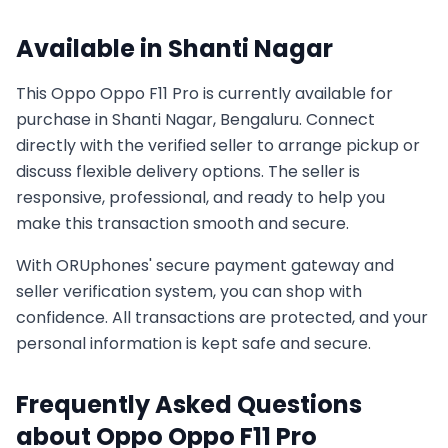
Available in
Shanti Nagar
This
Oppo
Oppo F11 Pro
is currently available for
purchase in
Shanti Nagar, Bengaluru
. Connect
directly with the verified seller to arrange pickup or
discuss flexible delivery options. The seller is
responsive, professional, and ready to help you
make this transaction smooth and secure.
With ORUphones' secure payment gateway and
seller verification system, you can shop with
confidence. All transactions are protected, and your
personal information is kept safe and secure.
Frequently Asked Questions
about
Oppo
Oppo F11 Pro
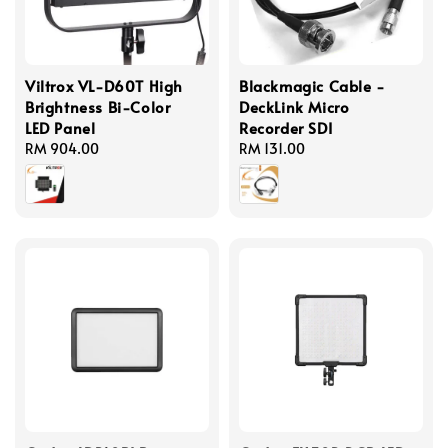
Viltrox VL-D60T High
Blackmagic Cable -
Brightness Bi-Color
DeckLink Micro
LED Panel
Recorder SDI
Regular
RM 904.00
Regular
RM 131.00
price
price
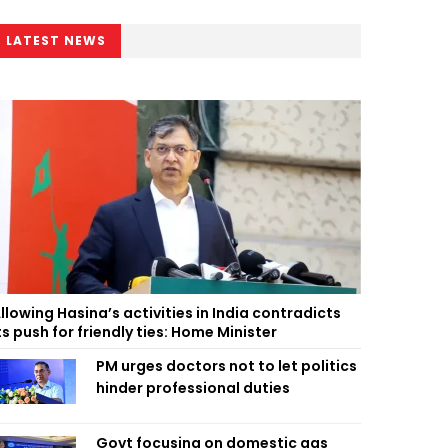
LATEST NEWS
llowing Hasina’s activities in India contradicts
ts push for friendly ties: Home Minister
PM urges doctors not to let politics
hinder professional duties
Govt focusing on domestic gas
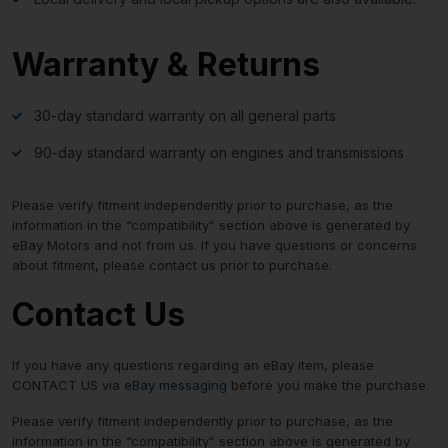
Warranty & Returns
30-day standard warranty on all general parts
90-day standard warranty on engines and transmissions
Please verify fitment independently prior to purchase, as the
information in the “compatibility” section above is generated by
eBay Motors and not from us. If you have questions or concerns
about fitment, please contact us prior to purchase.
Contact Us
If you have any questions regarding an eBay item, please
CONTACT US via
eBay messaging
before you make the purchase.
Please verify fitment independently prior to purchase, as the
information in the “compatibility” section above is generated by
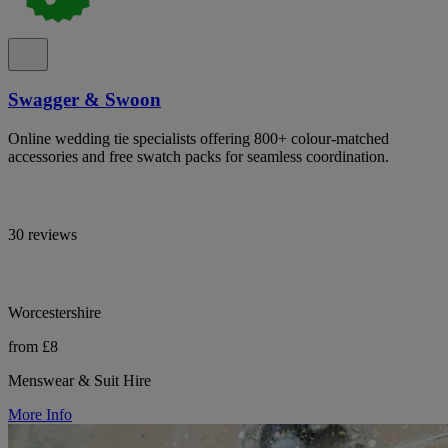
Swagger & Swoon
Online wedding tie specialists offering 800+ colour-matched
accessories and free swatch packs for seamless coordination.
30 reviews
Worcestershire
from £8
Menswear & Suit Hire
More Info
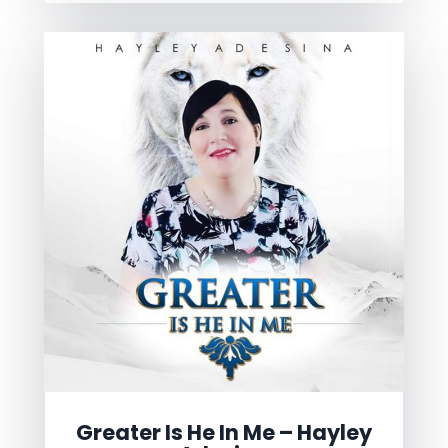
Greater Is He In Me – Hayley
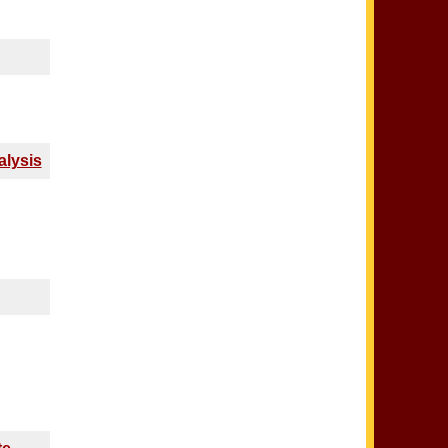
alysis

##########

[Цель задания] Найдите в записях все строки со словом «secure» и выпишите их полностью.

[Полученный результат]
make this transaction smooth and secure.
With ORUphones' secure payment gateway and
personal information is kept safe and secure.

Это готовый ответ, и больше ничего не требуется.